Pictures aside, can you reproduce the records word for word?

————————

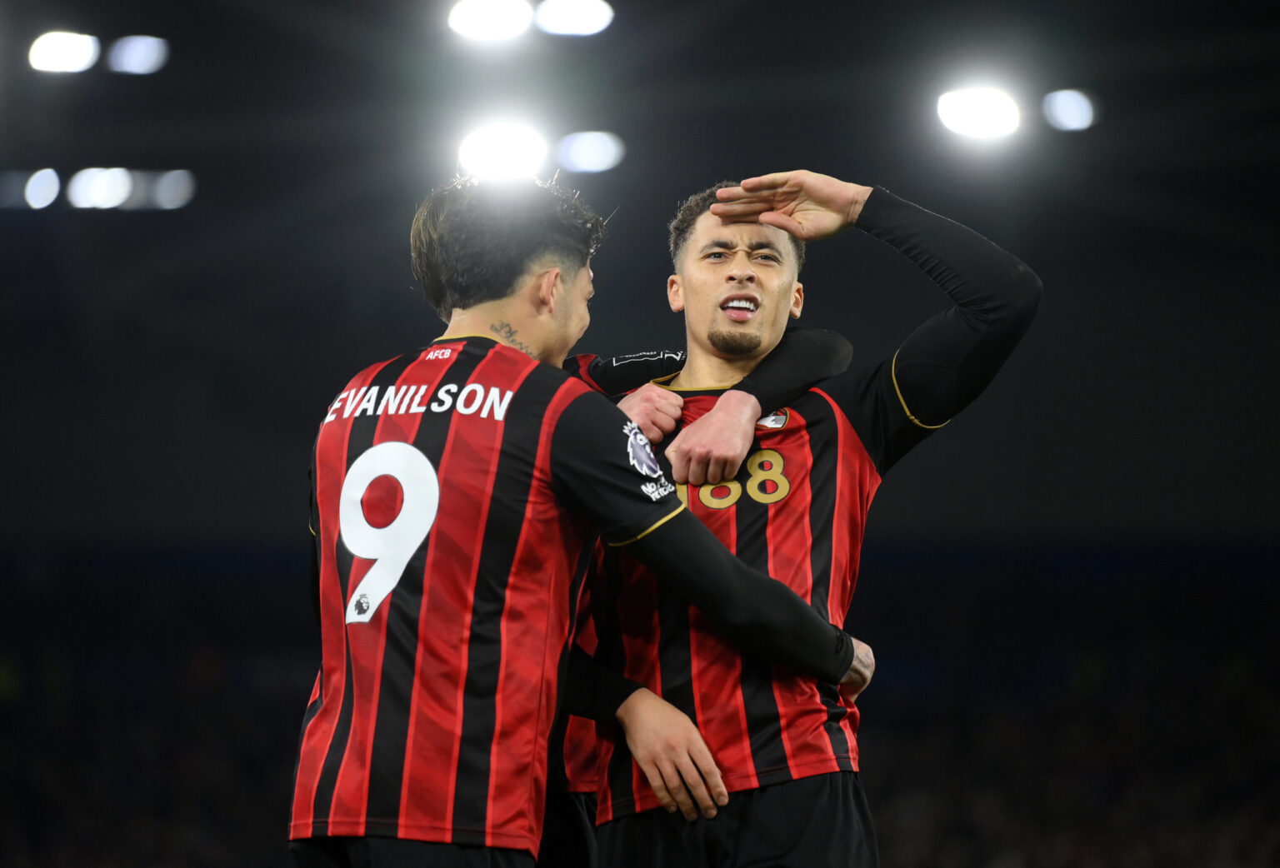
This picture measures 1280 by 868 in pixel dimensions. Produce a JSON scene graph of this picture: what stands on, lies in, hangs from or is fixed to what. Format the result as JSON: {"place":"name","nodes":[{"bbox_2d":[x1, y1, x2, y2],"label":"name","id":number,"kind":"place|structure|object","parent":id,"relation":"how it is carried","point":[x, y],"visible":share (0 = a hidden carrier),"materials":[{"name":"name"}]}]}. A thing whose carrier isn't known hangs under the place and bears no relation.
{"place":"outdoors","nodes":[
{"label":"outdoors","id":0,"kind":"place"},
{"bbox_2d":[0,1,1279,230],"label":"stadium roof","id":1,"kind":"structure","parent":0,"point":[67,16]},
{"bbox_2d":[18,168,61,209],"label":"stadium light","id":2,"kind":"object","parent":1,"relation":"attached to","point":[37,201],"visible":0.96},
{"bbox_2d":[27,30,99,73],"label":"floodlight","id":3,"kind":"object","parent":1,"relation":"attached to","point":[85,54],"visible":0.97,"materials":[{"name":"white"}]},
{"bbox_2d":[66,165,133,209],"label":"stadium light","id":4,"kind":"object","parent":1,"relation":"attached to","point":[87,191],"visible":0.94,"materials":[{"name":"white"}]},
{"bbox_2d":[106,34,168,74],"label":"floodlight","id":5,"kind":"object","parent":1,"relation":"attached to","point":[125,62],"visible":0.96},
{"bbox_2d":[145,169,196,209],"label":"floodlight","id":6,"kind":"object","parent":1,"relation":"attached to","point":[166,186],"visible":0.83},
{"bbox_2d":[447,0,534,40],"label":"floodlight","id":7,"kind":"object","parent":1,"relation":"attached to","point":[471,18],"visible":0.98,"materials":[{"name":"white"}]},
{"bbox_2d":[456,122,549,180],"label":"floodlight","id":8,"kind":"object","parent":1,"relation":"attached to","point":[486,150],"visible":0.86,"materials":[{"name":"white"}]},
{"bbox_2d":[532,0,613,36],"label":"stadium light","id":9,"kind":"object","parent":1,"relation":"attached to","point":[570,26],"visible":0.98,"materials":[{"name":"white"}]},
{"bbox_2d":[555,130,625,173],"label":"floodlight","id":10,"kind":"object","parent":1,"relation":"attached to","point":[575,152],"visible":0.96,"materials":[{"name":"white"}]},
{"bbox_2d":[935,85,1020,139],"label":"floodlight","id":11,"kind":"object","parent":1,"relation":"attached to","point":[986,105],"visible":0.96,"materials":[{"name":"white"}]},
{"bbox_2d":[1040,88,1097,131],"label":"floodlight","id":12,"kind":"object","parent":1,"relation":"attached to","point":[1067,115],"visible":0.93,"materials":[{"name":"white"}]},
{"label":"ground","id":13,"kind":"structure","parent":0},
{"bbox_2d":[298,170,877,867],"label":"man","id":14,"kind":"object","parent":13,"relation":"on","point":[392,586],"visible":0.96},
{"bbox_2d":[0,533,1278,867],"label":"stadium stand","id":15,"kind":"object","parent":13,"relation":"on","point":[285,730],"visible":0.69,"materials":[{"name":"black"}]},
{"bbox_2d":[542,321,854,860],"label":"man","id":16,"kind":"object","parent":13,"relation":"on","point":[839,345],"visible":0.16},
{"bbox_2d":[575,167,1046,867],"label":"man","id":17,"kind":"object","parent":13,"relation":"on","point":[750,279],"visible":0.9}
]}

————————

- Answer section
This picture measures 1280 by 868 in pixel dimensions. Produce a JSON scene graph of this picture: what stands on, lies in, hangs from or is fixed to what. Format the result as JSON: {"place":"name","nodes":[{"bbox_2d":[x1, y1, x2, y2],"label":"name","id":number,"kind":"place|structure|object","parent":id,"relation":"how it is carried","point":[x, y],"visible":share (0 = a hidden carrier),"materials":[{"name":"name"}]}]}. A thing whose carrier isn't known hangs under the place and bears no relation.
{"place":"outdoors","nodes":[
{"label":"outdoors","id":0,"kind":"place"},
{"bbox_2d":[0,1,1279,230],"label":"stadium roof","id":1,"kind":"structure","parent":0,"point":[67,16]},
{"bbox_2d":[18,168,61,209],"label":"stadium light","id":2,"kind":"object","parent":1,"relation":"attached to","point":[37,201],"visible":0.96},
{"bbox_2d":[27,30,99,73],"label":"floodlight","id":3,"kind":"object","parent":1,"relation":"attached to","point":[85,54],"visible":0.97,"materials":[{"name":"white"}]},
{"bbox_2d":[66,165,133,209],"label":"stadium light","id":4,"kind":"object","parent":1,"relation":"attached to","point":[87,191],"visible":0.94,"materials":[{"name":"white"}]},
{"bbox_2d":[106,34,168,74],"label":"floodlight","id":5,"kind":"object","parent":1,"relation":"attached to","point":[125,62],"visible":0.96},
{"bbox_2d":[145,169,196,209],"label":"floodlight","id":6,"kind":"object","parent":1,"relation":"attached to","point":[166,186],"visible":0.83},
{"bbox_2d":[447,0,534,40],"label":"floodlight","id":7,"kind":"object","parent":1,"relation":"attached to","point":[471,18],"visible":0.98,"materials":[{"name":"white"}]},
{"bbox_2d":[456,122,549,180],"label":"floodlight","id":8,"kind":"object","parent":1,"relation":"attached to","point":[486,150],"visible":0.86,"materials":[{"name":"white"}]},
{"bbox_2d":[532,0,613,36],"label":"stadium light","id":9,"kind":"object","parent":1,"relation":"attached to","point":[570,26],"visible":0.98,"materials":[{"name":"white"}]},
{"bbox_2d":[555,130,625,173],"label":"floodlight","id":10,"kind":"object","parent":1,"relation":"attached to","point":[575,152],"visible":0.96,"materials":[{"name":"white"}]},
{"bbox_2d":[935,85,1020,139],"label":"floodlight","id":11,"kind":"object","parent":1,"relation":"attached to","point":[986,105],"visible":0.96,"materials":[{"name":"white"}]},
{"bbox_2d":[1040,88,1097,131],"label":"floodlight","id":12,"kind":"object","parent":1,"relation":"attached to","point":[1067,115],"visible":0.93,"materials":[{"name":"white"}]},
{"label":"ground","id":13,"kind":"structure","parent":0},
{"bbox_2d":[298,170,877,867],"label":"man","id":14,"kind":"object","parent":13,"relation":"on","point":[392,586],"visible":0.96},
{"bbox_2d":[0,533,1278,867],"label":"stadium stand","id":15,"kind":"object","parent":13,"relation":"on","point":[285,730],"visible":0.69,"materials":[{"name":"black"}]},
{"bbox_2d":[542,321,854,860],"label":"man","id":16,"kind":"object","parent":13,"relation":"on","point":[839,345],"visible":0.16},
{"bbox_2d":[575,167,1046,867],"label":"man","id":17,"kind":"object","parent":13,"relation":"on","point":[750,279],"visible":0.9}
]}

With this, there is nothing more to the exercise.